### [ASSIGNED TASK]
The data below is to be output in full, unchanged.

____

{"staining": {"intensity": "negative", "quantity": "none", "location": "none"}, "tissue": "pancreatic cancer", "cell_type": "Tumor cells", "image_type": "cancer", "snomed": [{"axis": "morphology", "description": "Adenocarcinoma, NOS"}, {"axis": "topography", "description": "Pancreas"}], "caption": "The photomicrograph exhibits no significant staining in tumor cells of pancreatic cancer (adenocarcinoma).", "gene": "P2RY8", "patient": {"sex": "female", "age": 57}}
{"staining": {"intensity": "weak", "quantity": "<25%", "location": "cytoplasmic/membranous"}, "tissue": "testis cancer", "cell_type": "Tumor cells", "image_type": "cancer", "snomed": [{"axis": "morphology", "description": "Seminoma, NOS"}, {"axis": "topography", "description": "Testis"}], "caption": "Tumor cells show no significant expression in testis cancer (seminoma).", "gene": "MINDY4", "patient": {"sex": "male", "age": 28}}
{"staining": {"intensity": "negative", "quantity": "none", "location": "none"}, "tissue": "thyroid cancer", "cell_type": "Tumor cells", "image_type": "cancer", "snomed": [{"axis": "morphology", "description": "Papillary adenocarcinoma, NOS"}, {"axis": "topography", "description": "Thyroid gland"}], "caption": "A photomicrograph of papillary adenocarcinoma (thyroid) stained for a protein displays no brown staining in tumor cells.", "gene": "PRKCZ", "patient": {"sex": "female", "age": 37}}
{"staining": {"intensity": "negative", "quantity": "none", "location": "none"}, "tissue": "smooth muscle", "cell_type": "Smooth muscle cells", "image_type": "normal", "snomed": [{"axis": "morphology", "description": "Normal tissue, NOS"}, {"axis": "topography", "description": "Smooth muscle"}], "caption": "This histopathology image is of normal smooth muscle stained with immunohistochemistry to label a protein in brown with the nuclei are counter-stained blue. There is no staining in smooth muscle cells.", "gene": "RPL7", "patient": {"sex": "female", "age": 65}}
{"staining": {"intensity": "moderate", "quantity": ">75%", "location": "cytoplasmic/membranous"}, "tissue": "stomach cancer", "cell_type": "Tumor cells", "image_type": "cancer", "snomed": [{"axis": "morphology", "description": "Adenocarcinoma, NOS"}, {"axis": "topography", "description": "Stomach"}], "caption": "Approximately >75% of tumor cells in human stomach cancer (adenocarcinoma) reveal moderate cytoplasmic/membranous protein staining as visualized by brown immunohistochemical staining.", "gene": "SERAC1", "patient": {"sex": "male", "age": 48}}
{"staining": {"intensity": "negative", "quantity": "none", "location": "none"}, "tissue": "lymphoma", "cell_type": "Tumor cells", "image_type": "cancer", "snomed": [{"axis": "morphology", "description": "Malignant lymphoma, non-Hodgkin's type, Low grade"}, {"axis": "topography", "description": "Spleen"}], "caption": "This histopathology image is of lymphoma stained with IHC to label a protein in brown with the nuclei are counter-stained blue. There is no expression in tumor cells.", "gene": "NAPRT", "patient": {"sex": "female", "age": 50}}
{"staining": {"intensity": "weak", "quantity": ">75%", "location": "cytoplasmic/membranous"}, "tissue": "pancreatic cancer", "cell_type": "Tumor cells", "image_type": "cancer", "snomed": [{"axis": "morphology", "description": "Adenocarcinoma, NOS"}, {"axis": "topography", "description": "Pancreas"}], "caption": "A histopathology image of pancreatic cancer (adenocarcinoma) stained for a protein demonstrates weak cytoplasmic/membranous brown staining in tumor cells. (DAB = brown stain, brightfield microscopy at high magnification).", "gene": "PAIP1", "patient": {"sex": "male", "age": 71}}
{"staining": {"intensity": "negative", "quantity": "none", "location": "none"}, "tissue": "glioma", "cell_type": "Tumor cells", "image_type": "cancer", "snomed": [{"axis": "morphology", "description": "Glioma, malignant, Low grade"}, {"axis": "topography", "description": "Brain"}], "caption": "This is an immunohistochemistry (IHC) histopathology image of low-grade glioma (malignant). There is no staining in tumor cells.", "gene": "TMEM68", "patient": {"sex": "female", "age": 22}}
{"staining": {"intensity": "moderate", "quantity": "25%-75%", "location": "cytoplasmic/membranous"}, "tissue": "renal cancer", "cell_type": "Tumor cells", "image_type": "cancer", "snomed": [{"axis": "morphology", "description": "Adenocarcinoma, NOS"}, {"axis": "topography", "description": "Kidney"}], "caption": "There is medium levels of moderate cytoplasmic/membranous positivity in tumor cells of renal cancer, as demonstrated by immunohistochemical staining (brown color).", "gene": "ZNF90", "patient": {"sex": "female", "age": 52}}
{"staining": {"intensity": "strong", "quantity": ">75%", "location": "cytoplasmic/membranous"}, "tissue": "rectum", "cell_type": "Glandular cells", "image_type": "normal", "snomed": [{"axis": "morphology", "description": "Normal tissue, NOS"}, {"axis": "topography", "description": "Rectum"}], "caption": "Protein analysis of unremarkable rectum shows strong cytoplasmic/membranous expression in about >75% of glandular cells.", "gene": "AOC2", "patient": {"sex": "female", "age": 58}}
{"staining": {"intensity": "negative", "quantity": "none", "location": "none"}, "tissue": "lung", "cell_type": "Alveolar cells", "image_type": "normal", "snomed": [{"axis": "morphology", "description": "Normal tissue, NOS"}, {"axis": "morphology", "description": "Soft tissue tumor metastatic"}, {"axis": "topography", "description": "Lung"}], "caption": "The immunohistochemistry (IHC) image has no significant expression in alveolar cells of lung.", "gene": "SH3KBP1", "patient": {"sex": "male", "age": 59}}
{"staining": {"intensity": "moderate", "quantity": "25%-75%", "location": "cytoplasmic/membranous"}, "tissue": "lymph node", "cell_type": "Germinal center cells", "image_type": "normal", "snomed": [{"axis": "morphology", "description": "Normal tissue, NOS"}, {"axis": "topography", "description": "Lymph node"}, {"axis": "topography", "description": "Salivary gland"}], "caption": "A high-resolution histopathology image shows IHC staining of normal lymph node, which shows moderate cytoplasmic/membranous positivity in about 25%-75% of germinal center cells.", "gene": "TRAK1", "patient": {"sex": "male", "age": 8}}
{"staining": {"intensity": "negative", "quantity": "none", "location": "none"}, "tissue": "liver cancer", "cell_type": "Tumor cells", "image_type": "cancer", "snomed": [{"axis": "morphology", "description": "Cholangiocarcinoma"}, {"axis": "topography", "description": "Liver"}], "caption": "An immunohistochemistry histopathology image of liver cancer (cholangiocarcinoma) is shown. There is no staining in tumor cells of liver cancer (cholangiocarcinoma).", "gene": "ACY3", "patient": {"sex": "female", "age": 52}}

____

### [OUTPUT OF THE TASK]
{"staining": {"intensity": "negative", "quantity": "none", "location": "none"}, "tissue": "pancreatic cancer", "cell_type": "Tumor cells", "image_type": "cancer", "snomed": [{"axis": "morphology", "description": "Adenocarcinoma, NOS"}, {"axis": "topography", "description": "Pancreas"}], "caption": "The photomicrograph exhibits no significant staining in tumor cells of pancreatic cancer (adenocarcinoma).", "gene": "P2RY8", "patient": {"sex": "female", "age": 57}}
{"staining": {"intensity": "weak", "quantity": "<25%", "location": "cytoplasmic/membranous"}, "tissue": "testis cancer", "cell_type": "Tumor cells", "image_type": "cancer", "snomed": [{"axis": "morphology", "description": "Seminoma, NOS"}, {"axis": "topography", "description": "Testis"}], "caption": "Tumor cells show no significant expression in testis cancer (seminoma).", "gene": "MINDY4", "patient": {"sex": "male", "age": 28}}
{"staining": {"intensity": "negative", "quantity": "none", "location": "none"}, "tissue": "thyroid cancer", "cell_type": "Tumor cells", "image_type": "cancer", "snomed": [{"axis": "morphology", "description": "Papillary adenocarcinoma, NOS"}, {"axis": "topography", "description": "Thyroid gland"}], "caption": "A photomicrograph of papillary adenocarcinoma (thyroid) stained for a protein displays no brown staining in tumor cells.", "gene": "PRKCZ", "patient": {"sex": "female", "age": 37}}
{"staining": {"intensity": "negative", "quantity": "none", "location": "none"}, "tissue": "smooth muscle", "cell_type": "Smooth muscle cells", "image_type": "normal", "snomed": [{"axis": "morphology", "description": "Normal tissue, NOS"}, {"axis": "topography", "description": "Smooth muscle"}], "caption": "This histopathology image is of normal smooth muscle stained with immunohistochemistry to label a protein in brown with the nuclei are counter-stained blue. There is no staining in smooth muscle cells.", "gene": "RPL7", "patient": {"sex": "female", "age": 65}}
{"staining": {"intensity": "moderate", "quantity": ">75%", "location": "cytoplasmic/membranous"}, "tissue": "stomach cancer", "cell_type": "Tumor cells", "image_type": "cancer", "snomed": [{"axis": "morphology", "description": "Adenocarcinoma, NOS"}, {"axis": "topography", "description": "Stomach"}], "caption": "Approximately >75% of tumor cells in human stomach cancer (adenocarcinoma) reveal moderate cytoplasmic/membranous protein staining as visualized by brown immunohistochemical staining.", "gene": "SERAC1", "patient": {"sex": "male", "age": 48}}
{"staining": {"intensity": "negative", "quantity": "none", "location": "none"}, "tissue": "lymphoma", "cell_type": "Tumor cells", "image_type": "cancer", "snomed": [{"axis": "morphology", "description": "Malignant lymphoma, non-Hodgkin's type, Low grade"}, {"axis": "topography", "description": "Spleen"}], "caption": "This histopathology image is of lymphoma stained with IHC to label a protein in brown with the nuclei are counter-stained blue. There is no expression in tumor cells.", "gene": "NAPRT", "patient": {"sex": "female", "age": 50}}
{"staining": {"intensity": "weak", "quantity": ">75%", "location": "cytoplasmic/membranous"}, "tissue": "pancreatic cancer", "cell_type": "Tumor cells", "image_type": "cancer", "snomed": [{"axis": "morphology", "description": "Adenocarcinoma, NOS"}, {"axis": "topography", "description": "Pancreas"}], "caption": "A histopathology image of pancreatic cancer (adenocarcinoma) stained for a protein demonstrates weak cytoplasmic/membranous brown staining in tumor cells. (DAB = brown stain, brightfield microscopy at high magnification).", "gene": "PAIP1", "patient": {"sex": "male", "age": 71}}
{"staining": {"intensity": "negative", "quantity": "none", "location": "none"}, "tissue": "glioma", "cell_type": "Tumor cells", "image_type": "cancer", "snomed": [{"axis": "morphology", "description": "Glioma, malignant, Low grade"}, {"axis": "topography", "description": "Brain"}], "caption": "This is an immunohistochemistry (IHC) histopathology image of low-grade glioma (malignant). There is no staining in tumor cells.", "gene": "TMEM68", "patient": {"sex": "female", "age": 22}}
{"staining": {"intensity": "moderate", "quantity": "25%-75%", "location": "cytoplasmic/membranous"}, "tissue": "renal cancer", "cell_type": "Tumor cells", "image_type": "cancer", "snomed": [{"axis": "morphology", "description": "Adenocarcinoma, NOS"}, {"axis": "topography", "description": "Kidney"}], "caption": "There is medium levels of moderate cytoplasmic/membranous positivity in tumor cells of renal cancer, as demonstrated by immunohistochemical staining (brown color).", "gene": "ZNF90", "patient": {"sex": "female", "age": 52}}
{"staining": {"intensity": "strong", "quantity": ">75%", "location": "cytoplasmic/membranous"}, "tissue": "rectum", "cell_type": "Glandular cells", "image_type": "normal", "snomed": [{"axis": "morphology", "description": "Normal tissue, NOS"}, {"axis": "topography", "description": "Rectum"}], "caption": "Protein analysis of unremarkable rectum shows strong cytoplasmic/membranous expression in about >75% of glandular cells.", "gene": "AOC2", "patient": {"sex": "female", "age": 58}}
{"staining": {"intensity": "negative", "quantity": "none", "location": "none"}, "tissue": "lung", "cell_type": "Alveolar cells", "image_type": "normal", "snomed": [{"axis": "morphology", "description": "Normal tissue, NOS"}, {"axis": "morphology", "description": "Soft tissue tumor metastatic"}, {"axis": "topography", "description": "Lung"}], "caption": "The immunohistochemistry (IHC) image has no significant expression in alveolar cells of lung.", "gene": "SH3KBP1", "patient": {"sex": "male", "age": 59}}
{"staining": {"intensity": "moderate", "quantity": "25%-75%", "location": "cytoplasmic/membranous"}, "tissue": "lymph node", "cell_type": "Germinal center cells", "image_type": "normal", "snomed": [{"axis": "morphology", "description": "Normal tissue, NOS"}, {"axis": "topography", "description": "Lymph node"}, {"axis": "topography", "description": "Salivary gland"}], "caption": "A high-resolution histopathology image shows IHC staining of normal lymph node, which shows moderate cytoplasmic/membranous positivity in about 25%-75% of germinal center cells.", "gene": "TRAK1", "patient": {"sex": "male", "age": 8}}
{"staining": {"intensity": "negative", "quantity": "none", "location": "none"}, "tissue": "liver cancer", "cell_type": "Tumor cells", "image_type": "cancer", "snomed": [{"axis": "morphology", "description": "Cholangiocarcinoma"}, {"axis": "topography", "description": "Liver"}], "caption": "An immunohistochemistry histopathology image of liver cancer (cholangiocarcinoma) is shown. There is no staining in tumor cells of liver cancer (cholangiocarcinoma).", "gene": "ACY3", "patient": {"sex": "female", "age": 52}}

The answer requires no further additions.